En consultation, un matin, se présente le petit Eric, un mois. Sa maman l’allaite depuis l’accouchement, mais depuis quelques temps la tétée devient douloureuse pour elle. Eric pince l’aréole de ses seins et lui crée des douleurs dans la poitrine. Les moments d’allaitement perdent alors tout leur confort. Eric devient peu à peu plus colérique, et se met même à pleurer au sein. Quand à sa maman, elle devient inquiète : pourquoi son enfant n’aime plus être au sein ? Qu’est ce qui le gène ? Pourquoi sa poitrine est-elle sensible alors que pour son premier enfant elle n’avait jamais eu de douleurs ? Est-il bon de continuer l’allaitement dans ces conditions ?

Déprimée, la maman d’Eric décide tout de même de maintenir l’allaitement car elle sait que c’est la meilleure façon de nourrir son enfant. Elle se tourne alors vers une conseillère en lactation : Christelle Mossière. Celle-ci examine l’enfant et la mère, puis observe la succion de l’enfant. C’est là que quelque chose retient son attention : le petit Eric n’arrive pas à ouvrir suffisamment la bouche pour attraper l’aréole, et du coup, il pince le sein de sa mère. Cela crée des douleurs chez elle et un sentiment de frustration chez lui, ce qui le fait pleurer.

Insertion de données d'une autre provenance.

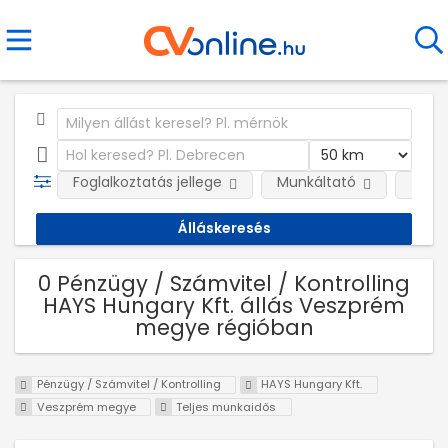
Foglalkoztatás jellege
Munkáltató
Telep
0 Pénzügy / Számvitel / Kontrolling
HAYS Hungary Kft. állás Veszprém
megye régióban
Pénzügy / Számvitel / Kontrolling
HAYS Hungary Kft.
Veszprém megye
Teljes munkaidős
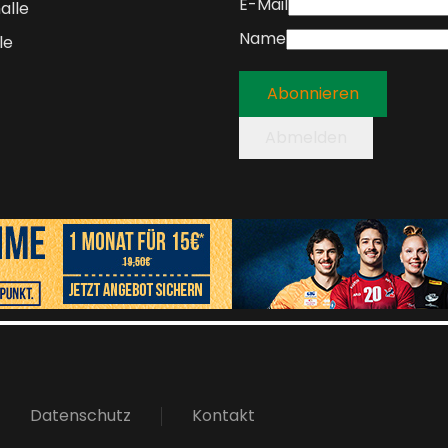
E-Mail
alle
Name
le
Abonnieren
Abmelden
Datenschutz
Kontakt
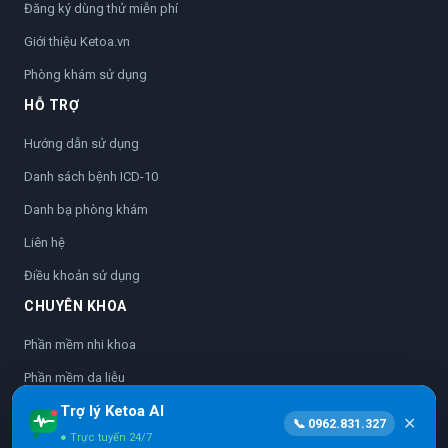
Đăng ký dùng thử miễn phí
Giới thiệu Ketoa.vn
Phòng khám sử dụng
HỖ TRỢ
Hướng dẫn sử dụng
Danh sách bệnh ICD-10
Danh bạ phòng khám
Liên hệ
Điều khoản sử dụng
CHUYÊN KHOA
Phần mềm nhi khoa
Phần mềm da liễu
Trợ lý Ketoa AI
Phần mềm nhãn khoa
✕
📞 0962.831.327
● Trực tuyến 24/7
Phần mềm sản phụ khoa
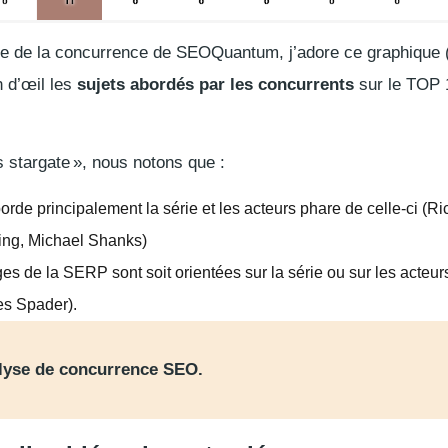
e de la concurrence de SEOQuantum, j’adore ce graphique
n d’œil les
sujets abordés par les concurrents
sur le TOP 
s stargate
», nous notons que :
borde principalement la série et les acteurs phare de celle-ci (
ng, Michael Shanks)
ges de la SERP sont soit orientées sur la série ou sur les acteu
es Spader).
alyse de concurrence SEO.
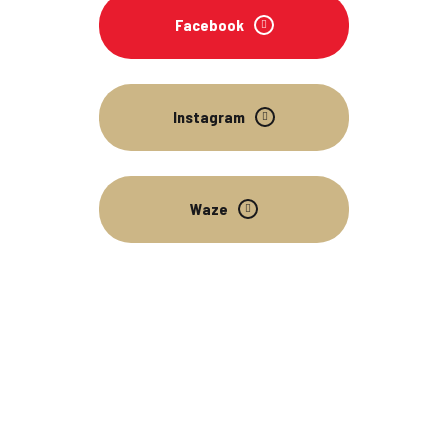
Facebook
Instagram
Waze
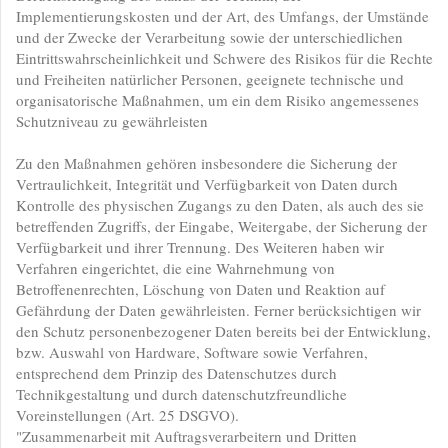
Implementierungskosten und der Art, des Umfangs, der Umstände
und der Zwecke der Verarbeitung sowie der unterschiedlichen
Eintrittswahrscheinlichkeit und Schwere des Risikos für die Rechte
und Freiheiten natürlicher Personen, geeignete technische und
organisatorische Maßnahmen, um ein dem Risiko angemessenes
Schutzniveau zu gewährleisten
Zu den Maßnahmen gehören insbesondere die Sicherung der
Vertraulichkeit, Integrität und Verfügbarkeit von Daten durch
Kontrolle des physischen Zugangs zu den Daten, als auch des sie
betreffenden Zugriffs, der Eingabe, Weitergabe, der Sicherung der
Verfügbarkeit und ihrer Trennung. Des Weiteren haben wir
Verfahren eingerichtet, die eine Wahrnehmung von
Betroffenenrechten, Löschung von Daten und Reaktion auf
Gefährdung der Daten gewährleisten. Ferner berücksichtigen wir
den Schutz personenbezogener Daten bereits bei der Entwicklung,
bzw. Auswahl von Hardware, Software sowie Verfahren,
entsprechend dem Prinzip des Datenschutzes durch
Technikgestaltung und durch datenschutzfreundliche
Voreinstellungen (Art. 25 DSGVO).
"Zusammenarbeit mit Auftragsverarbeitern und Dritten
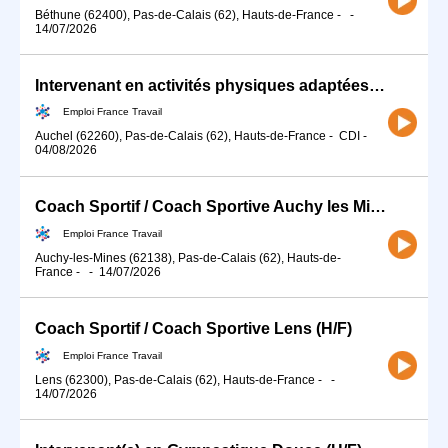
Béthune (62400), Pas-de-Calais (62), Hauts-de-France
-
-
14/07/2026
Intervenant en activités physiques adaptées (H/F)
Emploi France Travail
Auchel (62260), Pas-de-Calais (62), Hauts-de-France
-
CDI
-
04/08/2026
Coach Sportif / Coach Sportive Auchy les Mines (H/F)
Emploi France Travail
Auchy-les-Mines (62138), Pas-de-Calais (62), Hauts-de-
France
-
-
14/07/2026
Coach Sportif / Coach Sportive Lens (H/F)
Emploi France Travail
Lens (62300), Pas-de-Calais (62), Hauts-de-France
-
-
14/07/2026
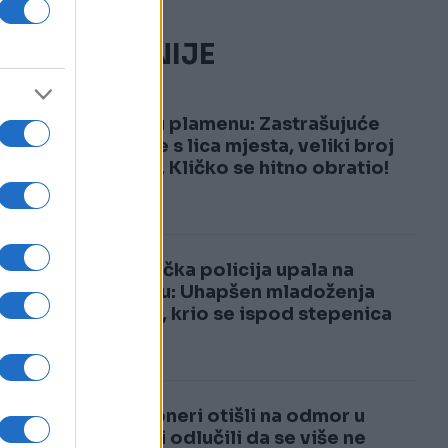
NAJČITANIJE
1
Kijev u plamenu: Zastrašujuće
snimke s lica mjesta, veliki broj
žrtava, Kličko se hitno obratio!
2
Njemačka policija upala na
svadbu: Uhapšen mladoženja
Marko, krio se ispod stepenica
Penzioneri otišli na odmor u
Italiju i odlučili da se više ne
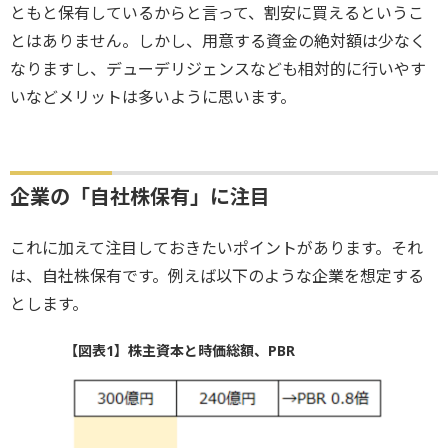
ともと保有しているからと言って、割安に買えるというこ
とはありません。しかし、用意する資金の絶対額は少なく
なりますし、デューデリジェンスなども相対的に行いやす
いなどメリットは多いように思います。
企業の「自社株保有」に注目
これに加えて注目しておきたいポイントがあります。それ
は、自社株保有です。例えば以下のような企業を想定する
とします。
【図表1】株主資本と時価総額、PBR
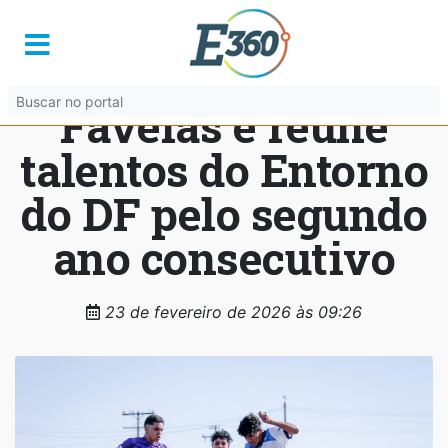
Valparaíso vira
palco da Taça das
Favelas e reúne
talentos do Entorno
do DF pelo segundo
ano consecutivo
23 de fevereiro de 2026 às 09:26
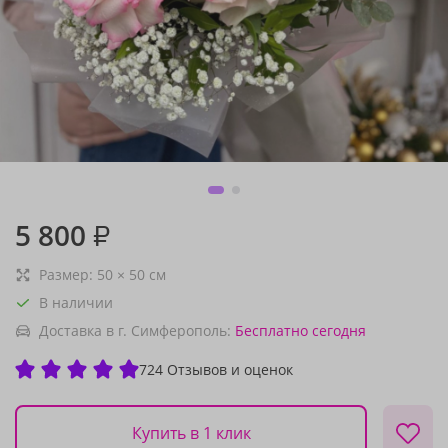
5 800
₽
Размер:
50
×
50
см
В наличии
Доставка в г. Симферополь:
Бесплатно
сегодня
724 Отзывов и оценок
Купить в 1 клик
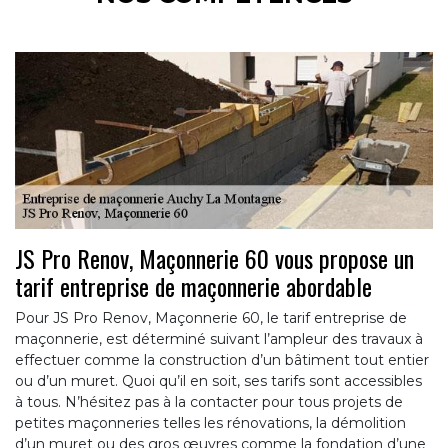
JS Pro Renov, Maçonnerie 60 vous propose un
tarif entreprise de maçonnerie abordable
Pour JS Pro Renov, Maçonnerie 60, le tarif entreprise de
maçonnerie, est déterminé suivant l’ampleur des travaux à
effectuer comme la construction d’un bâtiment tout entier
ou d’un muret. Quoi qu’il en soit, ses tarifs sont accessibles
à tous. N’hésitez pas à la contacter pour tous projets de
petites maçonneries telles les rénovations, la démolition
d’un muret ou des gros œuvres comme la fondation d’une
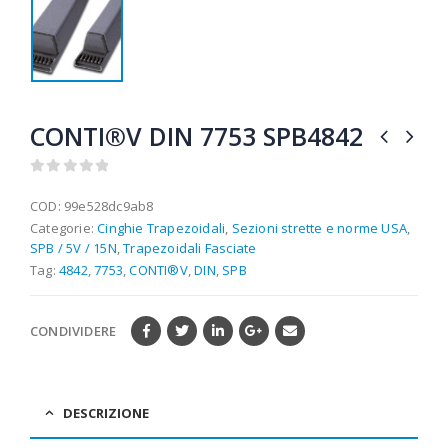
CONTI®V DIN 7753 SPB4842
0
out of 5
COD:
99e528dc9ab8
Categorie:
Cinghie Trapezoidali
,
Sezioni strette e norme USA
,
SPB / 5V / 15N
,
Trapezoidali Fasciate
Tag:
4842
,
7753
,
CONTI®V
,
DIN
,
SPB
CONDIVIDERE
DESCRIZIONE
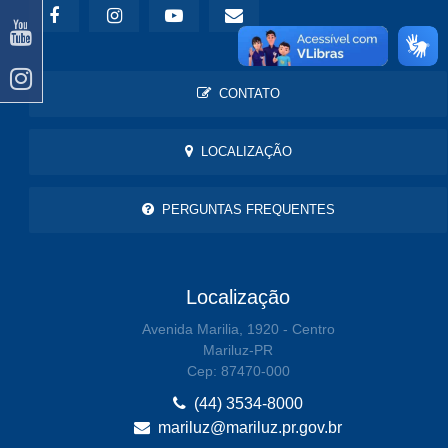
CONTATO
LOCALIZAÇÃO
PERGUNTAS FREQUENTES
Localização
Avenida Marilia, 1920 - Centro
Mariluz-PR
Cep: 87470-000
(44) 3534-8000
mariluz@mariluz.pr.gov.br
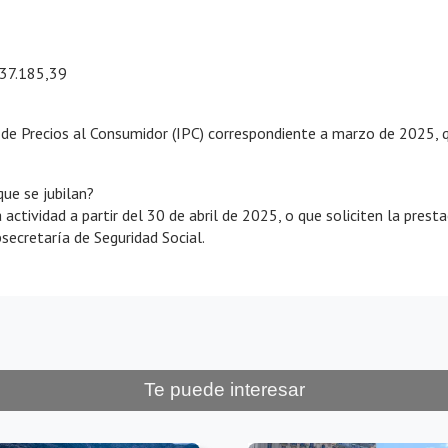
237.185,39
e de Precios al Consumidor (IPC) correspondiente a marzo de 2025,
ue se jubilan?
actividad a partir del 30 de abril de 2025, o que soliciten la prest
secretaría de Seguridad Social.
Te puede interesar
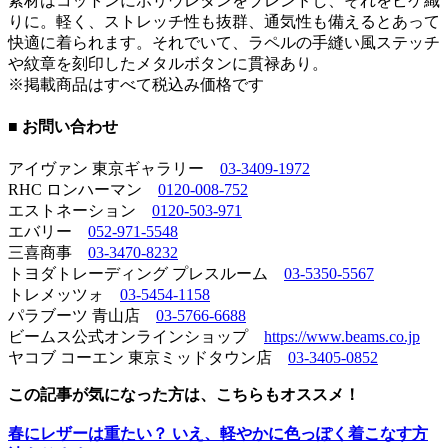
素材はコットンにポリウレタンをブレンドし、それをピケ織
りに。軽く、ストレッチ性も抜群、通気性も備えるとあって
快適に着られます。それでいて、ラペルの手縫い風ステッチ
や紋章を刻印したメタルボタンに貫禄あり。
※掲載商品はすべて税込み価格です
■ お問い合わせ
アイヴァン 東京ギャラリー
03-3409-1972
RHC ロンハーマン
0120-008-752
エストネーション
0120-503-971
エバリー
052-971-5548
三喜商事
03-3470-8232
トヨダトレーディング プレスルーム
03-5350-5567
トレメッツォ
03-5454-1158
パラブーツ 青山店
03-5766-6688
ビームス公式オンラインショップ
https://www.beams.co.jp
ヤコブ コーエン 東京ミッドタウン店
03-3405-0852
この記事が気になった方は、こちらもオススメ！
春にレザーは重たい？ いえ、軽やかに色っぽく着こなす方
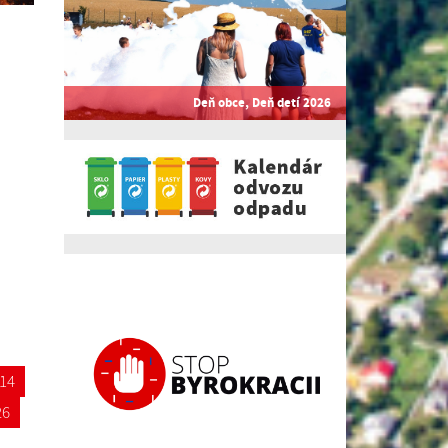
Deň obce, Deň detí 2026
14
26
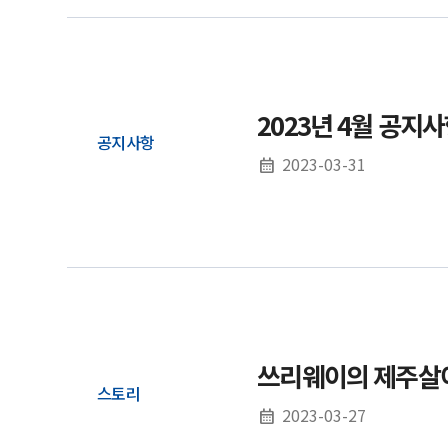
2023년 4월 공지
공지사항
2023-03-31
쓰리웨이의 제주살
스토리
2023-03-27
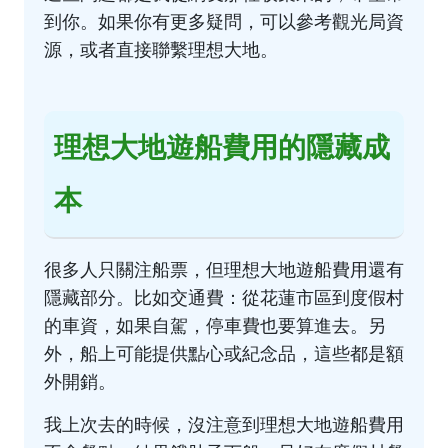
到你。如果你有更多疑問，可以參考
觀光局資
源
，或者直接聯繫理想大地。
理想大地遊船費用的隱藏成
本
很多人只關注船票，但理想大地遊船費用還有
隱藏部分。比如交通費：從花蓮市區到度假村
的車資，如果自駕，停車費也要算進去。另
外，船上可能提供點心或紀念品，這些都是額
外開銷。
我上次去的時候，沒注意到理想大地遊船費用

Grâce au diagnostic de Christelle Mossière, j’ai pu recevoir Eric et sa maman quelques jours plus tard. C’est pendant la consultation que j’examine la succion du nourrisson : sa mâchoire parait comme « bloquée » et ne s’ouvre pas assez. La déglutition est aussi difficile. Je regarde également attentivement son crâne et ses cervicales où je note de nombreuses tensions.

Une fois le diagnostic posé, le traitement ostéopathique entre en jeu : après quelques minutes de soins, la mâchoire du petit Eric est « débloquée », il peut désormais ouvrir grand la bouche et déglutir normalement : sa succion devient fluide. Eric peut désormais téter normalement. 


Il y a quelques semaines, j’ai pu recroiser Eric et sa maman. Celle-ci a complètement changée : depuis la consultation, l’allaitement se passe beaucoup mieux : Eric prend plus de poids, et elle n’a plus de douleurs dans la poitrine. Elle dort mieux et tous les deux paraissent épanouis. C’est à sa demande que j’écris cet article : les mamans qui reconnaissent ces symptômes ne doivent pas baisser les bras devant un allaitement douloureux, mais se tourner vers des professionnels de santé qui pourront les aider, afin de poursuivre l’allaitement le plus longtemps possible et offrir le meilleur à leur enfant.